Evangelist of the 18th Century Revival

Time to read: 3 mins

George Whitefield – Evangelist of the 18th Century Revival

Arnold A Dallimore – Wakeman Trust – Pages: 224.

Available from Christian Bookshop Ossett, Price £9.95 + P&P

Following the recent post about church history, here’s a review of a biography of one of the giants of the church that I mentioned.

This brief review is of the single volume biography of George Whitefield by Arnold Dallimore. It is an abridgment of the author’s two-volume work, George Whitefield: Life and times of the great evangelist of the 18th century revival.

George Whitefield the self-styled ‘servant of all’ preached in almost every corner of the British Isles and the American Colonies. Along with John and Charles Wesley, Howell Harris, John Cennick and other well-known preachers of the 18th century, he was responsible, through God’s grace, for an evangelical revival that changed the nation. His fame perhaps eclipsed by the Wesleys in Britain and Jonathan Edwards in the United States, but he deserves to be better known. In the words of Bishop J.C. Ryle,


‘Whitefield was entirely chief and first among the English reformers of the 18th Century’, ‘No Englishman, I believe, dead or alive, has ever equalled him’.

From the back cover: ‘this paperback condensing the larger volumes, was prepared by the author to portray in more manageable compass the life and service of Whitefield’.

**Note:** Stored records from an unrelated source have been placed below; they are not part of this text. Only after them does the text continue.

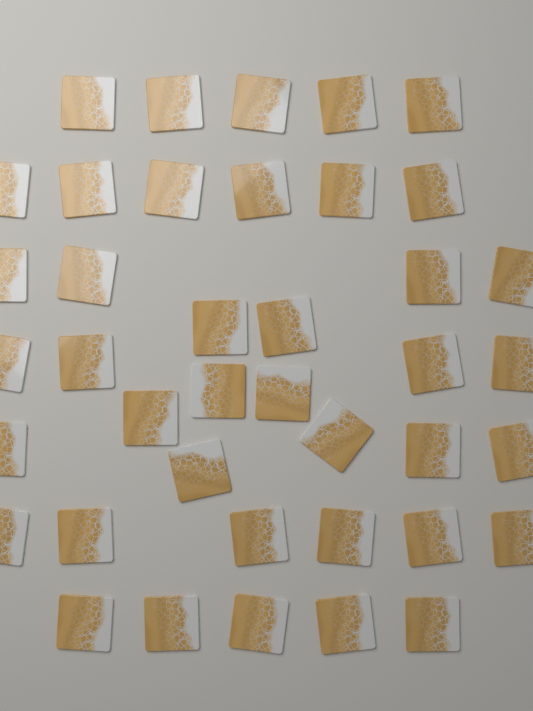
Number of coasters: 40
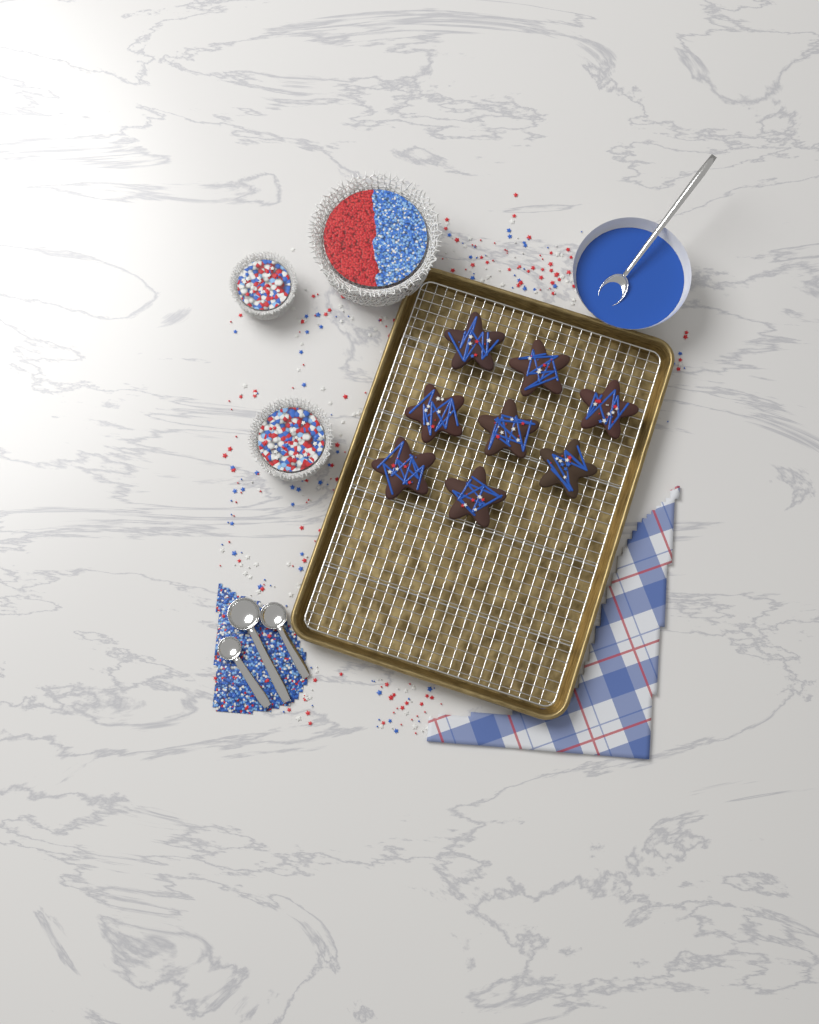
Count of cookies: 8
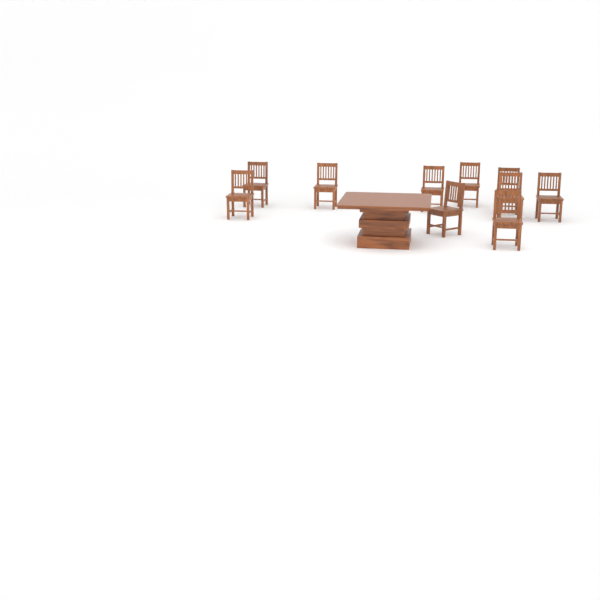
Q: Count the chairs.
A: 10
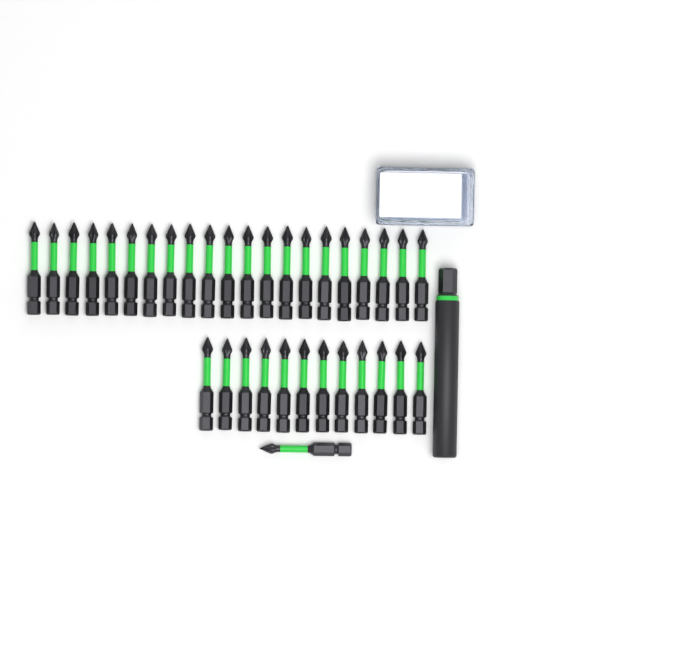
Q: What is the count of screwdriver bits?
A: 34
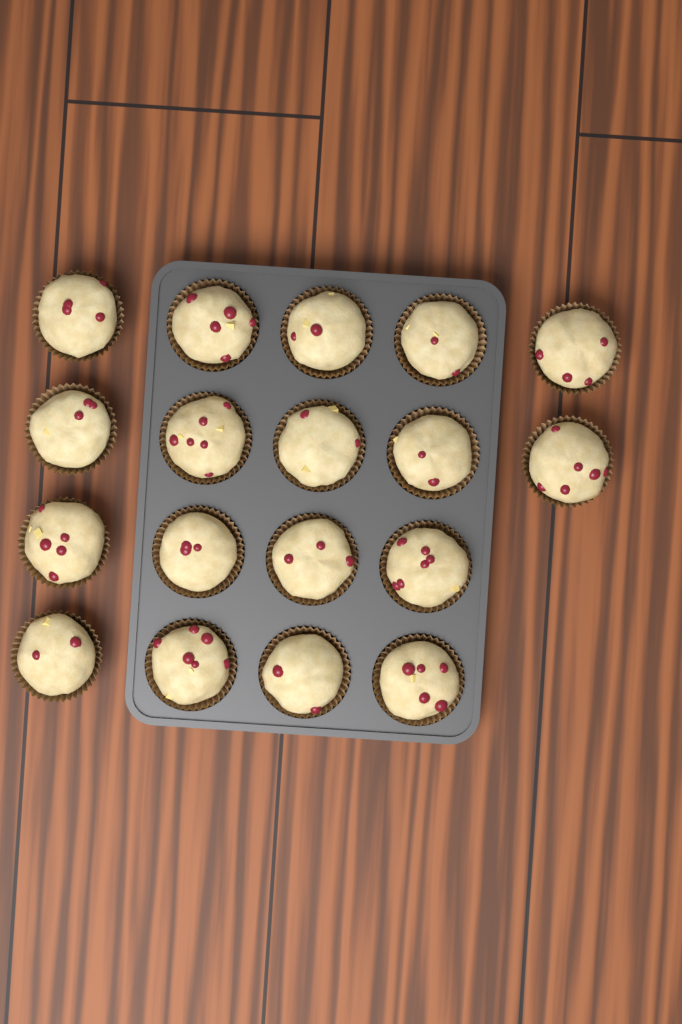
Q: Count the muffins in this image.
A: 18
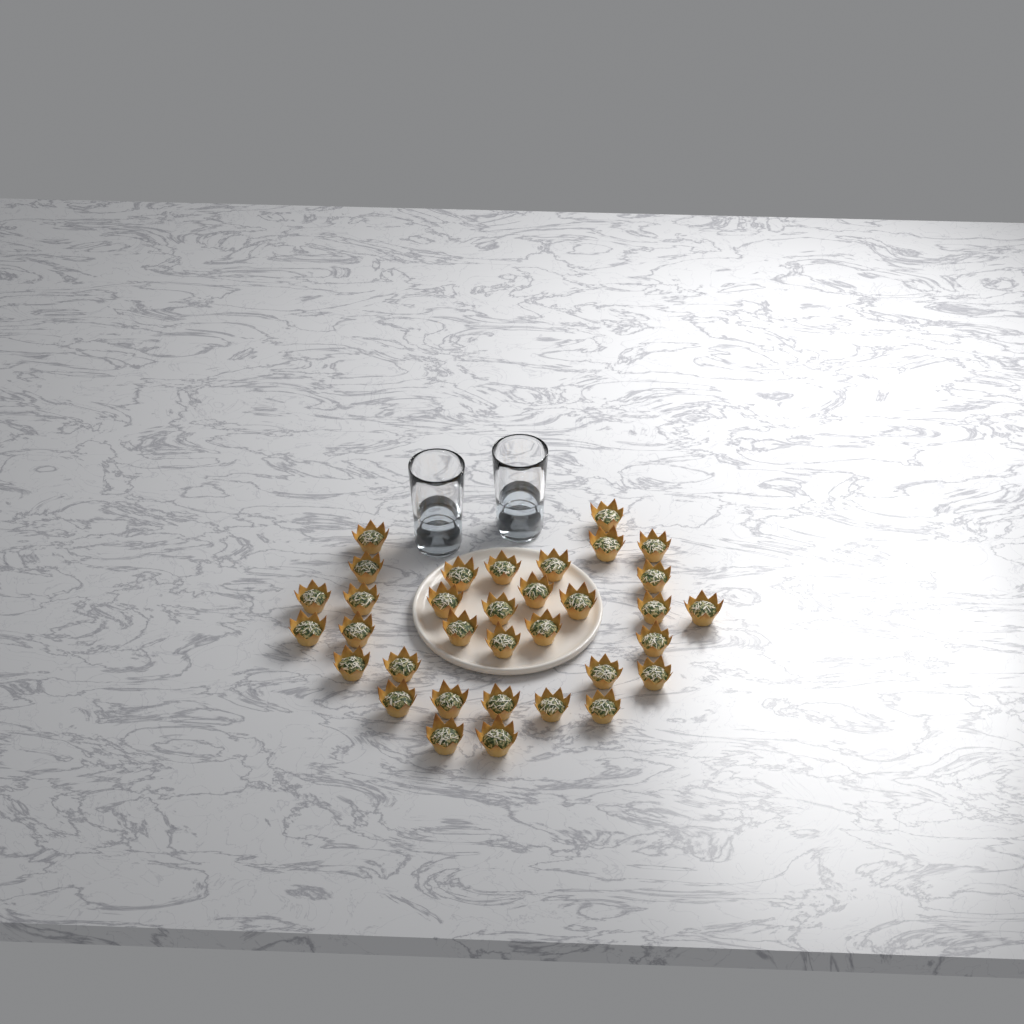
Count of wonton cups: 34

In this goal the book is successful, reducing 1200 pages to about 225. Each chapter deals with a key event in Whitefield’s life, covering such topics as his first association with the Wesleys, his conversion, initial preaching in the open air, travels to the American colonies, travels to Scotland & Wales, his marriage, his doctrinal position & the controversies with the Wesleys, and his work with the American orphans. Although each chapter is brief, the author still portrays vividly the zeal of the man and the excitement of his life. Also clearly demonstrated is the great love Whitefield had both for his Lord & Saviour and also for the lost souls to whom he preached. Although Dallimore obviously has a huge admiration for Whitefield, he is able to criticise where necessary, such as with Whitefield’s failure to condemn slavery and the slave trade.

Frequent quotes from Whitefield’s journals and the eyewitness accounts of those present at the events described help to bring the narrative alive. There are also a good number of illustrations showing the people and places referred to in the text.

If I had one criticism of the abridgment, it would be that there is a lack of dates, which coupled with Whitefield’s frenetic activities can leave the reader wondering exactly where he is in time!

In his introduction, Dallimore writes, ‘I trust…that readers of this one-volume work, gaining instruction and blessing from its pages, will be influenced to read the two-volume record of the life and times of George Whitefield’. This is certainly the case. Whilst providing a succinct and interesting introduction to Whitefield, there is clearly so much more that could be written and therefore read. Many important things including the relationships with such notables as the Wesleys, Howell Harris, Jonathan Edwards, Benjamin Franklin and John Cennick are by necessity, not covered in much detail. Neither is the actual content of Whitefield’s sermons, (although I understand only a handful of the many thousands he preached remain on record).

I recommend this book as a good introduction to a man who deserves to be better remembered, and as a less daunting prospect than the full two-volumes! However, if time and inclination allow the unabridged version will undoubtedly be of more value.